# EXERCISE AIM
Output each record verbatim, with pictures left out.
===== DATASET EXTRACT =====
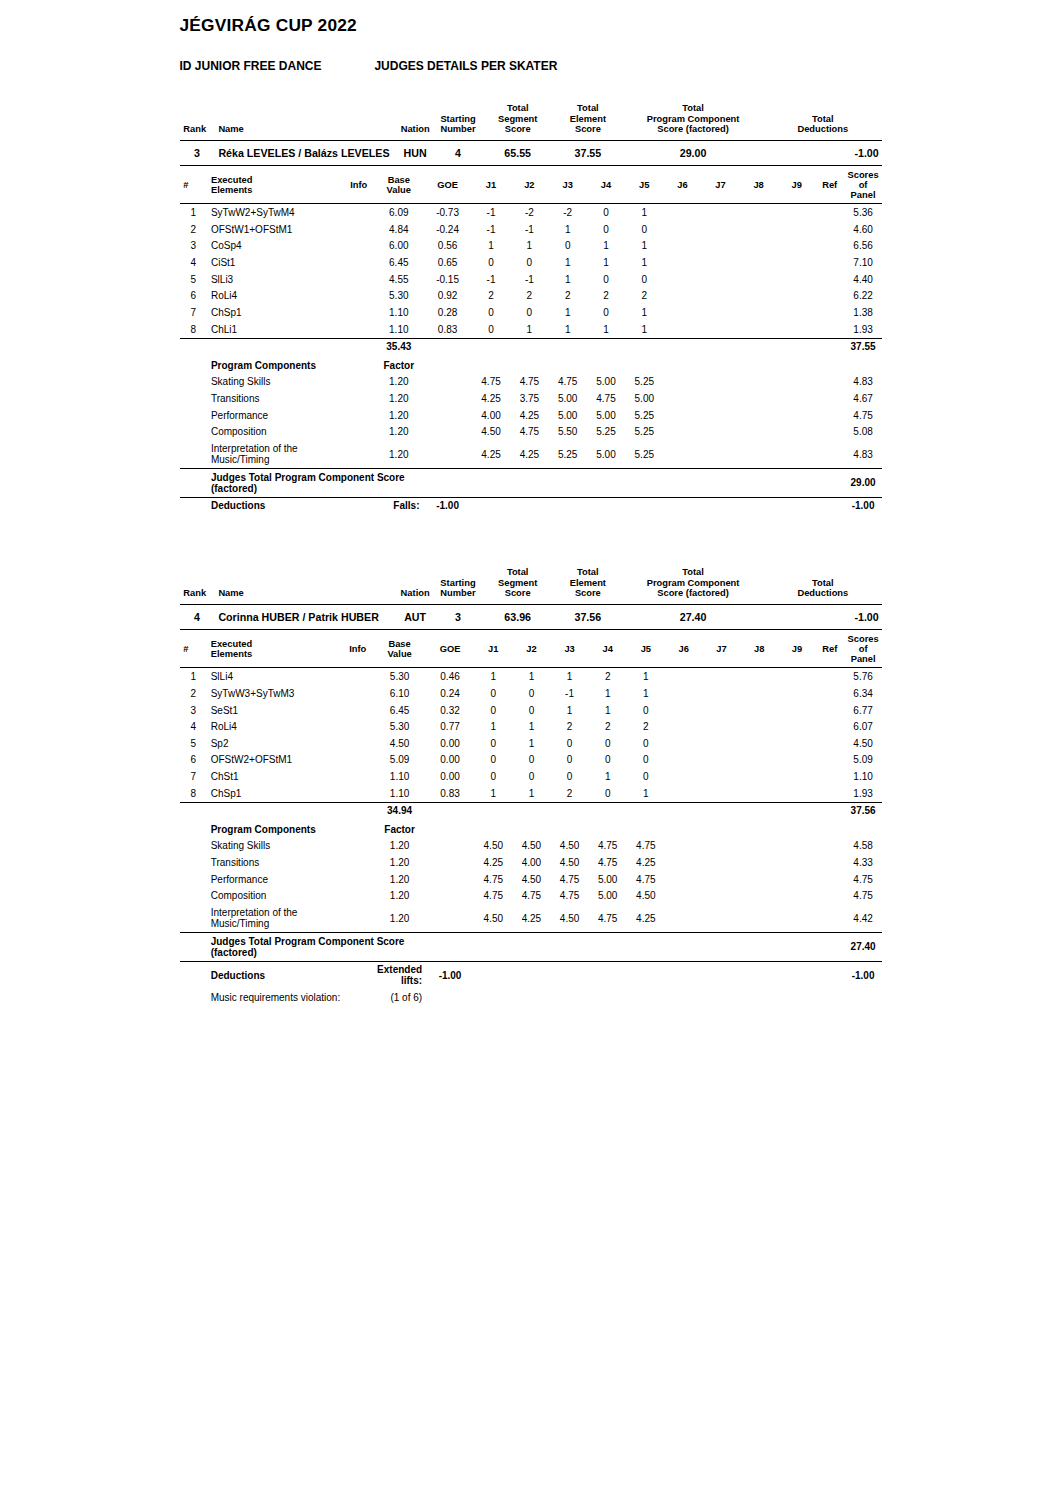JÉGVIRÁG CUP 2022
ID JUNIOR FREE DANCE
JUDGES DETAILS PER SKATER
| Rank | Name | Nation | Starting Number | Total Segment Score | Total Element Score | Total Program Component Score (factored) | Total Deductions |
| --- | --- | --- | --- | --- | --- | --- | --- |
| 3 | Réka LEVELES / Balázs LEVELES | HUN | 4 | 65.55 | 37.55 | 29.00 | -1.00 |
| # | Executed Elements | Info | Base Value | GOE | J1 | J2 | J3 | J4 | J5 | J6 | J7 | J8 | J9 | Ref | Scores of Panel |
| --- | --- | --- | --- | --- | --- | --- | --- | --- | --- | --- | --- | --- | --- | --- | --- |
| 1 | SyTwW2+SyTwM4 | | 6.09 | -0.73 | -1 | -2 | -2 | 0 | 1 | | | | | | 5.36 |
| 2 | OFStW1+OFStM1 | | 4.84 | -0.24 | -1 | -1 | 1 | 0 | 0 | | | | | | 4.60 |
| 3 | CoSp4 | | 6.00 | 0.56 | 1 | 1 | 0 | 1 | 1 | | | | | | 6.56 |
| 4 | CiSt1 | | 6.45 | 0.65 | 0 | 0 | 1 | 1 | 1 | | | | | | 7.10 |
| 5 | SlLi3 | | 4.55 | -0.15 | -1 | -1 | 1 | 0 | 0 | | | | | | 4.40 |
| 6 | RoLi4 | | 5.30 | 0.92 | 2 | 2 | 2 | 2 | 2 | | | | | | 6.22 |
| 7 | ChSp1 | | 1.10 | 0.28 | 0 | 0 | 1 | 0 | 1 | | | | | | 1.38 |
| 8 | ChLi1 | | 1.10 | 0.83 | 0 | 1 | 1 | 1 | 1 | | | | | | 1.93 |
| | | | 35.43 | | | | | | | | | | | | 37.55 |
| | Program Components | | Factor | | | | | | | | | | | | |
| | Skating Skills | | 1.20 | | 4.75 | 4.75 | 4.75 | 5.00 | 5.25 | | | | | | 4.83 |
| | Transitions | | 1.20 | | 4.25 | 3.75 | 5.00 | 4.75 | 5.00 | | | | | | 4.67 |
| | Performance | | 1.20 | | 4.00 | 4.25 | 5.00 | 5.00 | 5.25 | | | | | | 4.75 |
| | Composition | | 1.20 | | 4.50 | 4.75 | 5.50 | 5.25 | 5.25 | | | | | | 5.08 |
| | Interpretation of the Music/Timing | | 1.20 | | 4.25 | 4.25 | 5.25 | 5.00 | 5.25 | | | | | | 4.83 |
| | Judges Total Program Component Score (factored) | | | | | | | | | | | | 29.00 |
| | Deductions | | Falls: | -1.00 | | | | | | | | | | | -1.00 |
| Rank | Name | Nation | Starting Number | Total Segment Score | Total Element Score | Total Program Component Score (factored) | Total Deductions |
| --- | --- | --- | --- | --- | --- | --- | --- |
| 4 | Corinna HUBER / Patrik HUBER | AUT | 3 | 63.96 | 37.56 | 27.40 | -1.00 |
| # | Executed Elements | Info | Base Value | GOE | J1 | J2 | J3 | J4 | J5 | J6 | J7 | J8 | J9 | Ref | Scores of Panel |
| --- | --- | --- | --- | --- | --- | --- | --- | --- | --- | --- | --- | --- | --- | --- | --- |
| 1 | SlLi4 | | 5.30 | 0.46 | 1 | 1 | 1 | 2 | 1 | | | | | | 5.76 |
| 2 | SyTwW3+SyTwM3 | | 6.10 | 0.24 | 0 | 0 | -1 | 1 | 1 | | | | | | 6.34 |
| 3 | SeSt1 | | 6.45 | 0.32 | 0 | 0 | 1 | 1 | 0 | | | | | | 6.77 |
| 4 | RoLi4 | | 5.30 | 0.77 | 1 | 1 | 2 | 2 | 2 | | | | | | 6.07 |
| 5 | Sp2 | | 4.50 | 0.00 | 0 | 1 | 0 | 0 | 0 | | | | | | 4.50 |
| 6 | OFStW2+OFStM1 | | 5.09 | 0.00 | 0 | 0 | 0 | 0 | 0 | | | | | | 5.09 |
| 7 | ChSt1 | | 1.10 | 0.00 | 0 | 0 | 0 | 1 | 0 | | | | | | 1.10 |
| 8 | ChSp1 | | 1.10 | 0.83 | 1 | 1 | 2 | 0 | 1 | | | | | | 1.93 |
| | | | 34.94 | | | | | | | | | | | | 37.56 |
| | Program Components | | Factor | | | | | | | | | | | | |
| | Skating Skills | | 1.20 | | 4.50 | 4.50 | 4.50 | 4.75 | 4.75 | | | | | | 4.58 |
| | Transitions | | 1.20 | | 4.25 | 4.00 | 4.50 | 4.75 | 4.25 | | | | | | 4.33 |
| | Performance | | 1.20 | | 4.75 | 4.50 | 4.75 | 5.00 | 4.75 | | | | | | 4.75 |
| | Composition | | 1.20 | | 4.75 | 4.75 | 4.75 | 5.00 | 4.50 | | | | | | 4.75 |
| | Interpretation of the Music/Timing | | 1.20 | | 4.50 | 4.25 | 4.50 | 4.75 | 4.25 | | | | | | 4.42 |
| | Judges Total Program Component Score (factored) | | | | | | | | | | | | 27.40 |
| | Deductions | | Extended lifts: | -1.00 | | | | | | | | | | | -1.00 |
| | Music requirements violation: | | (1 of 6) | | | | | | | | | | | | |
=====
# SOLUTION BELOW
JÉGVIRÁG CUP 2022
ID JUNIOR FREE DANCE
JUDGES DETAILS PER SKATER
| Rank | Name | Nation | Starting Number | Total Segment Score | Total Element Score | Total Program Component Score (factored) | Total Deductions |
| --- | --- | --- | --- | --- | --- | --- | --- |
| 3 | Réka LEVELES / Balázs LEVELES | HUN | 4 | 65.55 | 37.55 | 29.00 | -1.00 |
| # | Executed Elements | Info | Base Value | GOE | J1 | J2 | J3 | J4 | J5 | J6 | J7 | J8 | J9 | Ref | Scores of Panel |
| --- | --- | --- | --- | --- | --- | --- | --- | --- | --- | --- | --- | --- | --- | --- | --- |
| 1 | SyTwW2+SyTwM4 | | 6.09 | -0.73 | -1 | -2 | -2 | 0 | 1 | | | | | | 5.36 |
| 2 | OFStW1+OFStM1 | | 4.84 | -0.24 | -1 | -1 | 1 | 0 | 0 | | | | | | 4.60 |
| 3 | CoSp4 | | 6.00 | 0.56 | 1 | 1 | 0 | 1 | 1 | | | | | | 6.56 |
| 4 | CiSt1 | | 6.45 | 0.65 | 0 | 0 | 1 | 1 | 1 | | | | | | 7.10 |
| 5 | SlLi3 | | 4.55 | -0.15 | -1 | -1 | 1 | 0 | 0 | | | | | | 4.40 |
| 6 | RoLi4 | | 5.30 | 0.92 | 2 | 2 | 2 | 2 | 2 | | | | | | 6.22 |
| 7 | ChSp1 | | 1.10 | 0.28 | 0 | 0 | 1 | 0 | 1 | | | | | | 1.38 |
| 8 | ChLi1 | | 1.10 | 0.83 | 0 | 1 | 1 | 1 | 1 | | | | | | 1.93 |
| | | | 35.43 | | | | | | | | | | | | 37.55 |
| | Program Components | | Factor | | | | | | | | | | | | |
| | Skating Skills | | 1.20 | | 4.75 | 4.75 | 4.75 | 5.00 | 5.25 | | | | | | 4.83 |
| | Transitions | | 1.20 | | 4.25 | 3.75 | 5.00 | 4.75 | 5.00 | | | | | | 4.67 |
| | Performance | | 1.20 | | 4.00 | 4.25 | 5.00 | 5.00 | 5.25 | | | | | | 4.75 |
| | Composition | | 1.20 | | 4.50 | 4.75 | 5.50 | 5.25 | 5.25 | | | | | | 5.08 |
| | Interpretation of the Music/Timing | | 1.20 | | 4.25 | 4.25 | 5.25 | 5.00 | 5.25 | | | | | | 4.83 |
| | Judges Total Program Component Score (factored) | | | | | | | | | | | | 29.00 |
| | Deductions | | Falls: | -1.00 | | | | | | | | | | | -1.00 |
| Rank | Name | Nation | Starting Number | Total Segment Score | Total Element Score | Total Program Component Score (factored) | Total Deductions |
| --- | --- | --- | --- | --- | --- | --- | --- |
| 4 | Corinna HUBER / Patrik HUBER | AUT | 3 | 63.96 | 37.56 | 27.40 | -1.00 |
| # | Executed Elements | Info | Base Value | GOE | J1 | J2 | J3 | J4 | J5 | J6 | J7 | J8 | J9 | Ref | Scores of Panel |
| --- | --- | --- | --- | --- | --- | --- | --- | --- | --- | --- | --- | --- | --- | --- | --- |
| 1 | SlLi4 | | 5.30 | 0.46 | 1 | 1 | 1 | 2 | 1 | | | | | | 5.76 |
| 2 | SyTwW3+SyTwM3 | | 6.10 | 0.24 | 0 | 0 | -1 | 1 | 1 | | | | | | 6.34 |
| 3 | SeSt1 | | 6.45 | 0.32 | 0 | 0 | 1 | 1 | 0 | | | | | | 6.77 |
| 4 | RoLi4 | | 5.30 | 0.77 | 1 | 1 | 2 | 2 | 2 | | | | | | 6.07 |
| 5 | Sp2 | | 4.50 | 0.00 | 0 | 1 | 0 | 0 | 0 | | | | | | 4.50 |
| 6 | OFStW2+OFStM1 | | 5.09 | 0.00 | 0 | 0 | 0 | 0 | 0 | | | | | | 5.09 |
| 7 | ChSt1 | | 1.10 | 0.00 | 0 | 0 | 0 | 1 | 0 | | | | | | 1.10 |
| 8 | ChSp1 | | 1.10 | 0.83 | 1 | 1 | 2 | 0 | 1 | | | | | | 1.93 |
| | | | 34.94 | | | | | | | | | | | | 37.56 |
| | Program Components | | Factor | | | | | | | | | | | | |
| | Skating Skills | | 1.20 | | 4.50 | 4.50 | 4.50 | 4.75 | 4.75 | | | | | | 4.58 |
| | Transitions | | 1.20 | | 4.25 | 4.00 | 4.50 | 4.75 | 4.25 | | | | | | 4.33 |
| | Performance | | 1.20 | | 4.75 | 4.50 | 4.75 | 5.00 | 4.75 | | | | | | 4.75 |
| | Composition | | 1.20 | | 4.75 | 4.75 | 4.75 | 5.00 | 4.50 | | | | | | 4.75 |
| | Interpretation of the Music/Timing | | 1.20 | | 4.50 | 4.25 | 4.50 | 4.75 | 4.25 | | | | | | 4.42 |
| | Judges Total Program Component Score (factored) | | | | | | | | | | | | 27.40 |
| | Deductions | | Extended lifts: | -1.00 | | | | | | | | | | | -1.00 |
| | Music requirements violation: | | (1 of 6) | | | | | | | | | | | | |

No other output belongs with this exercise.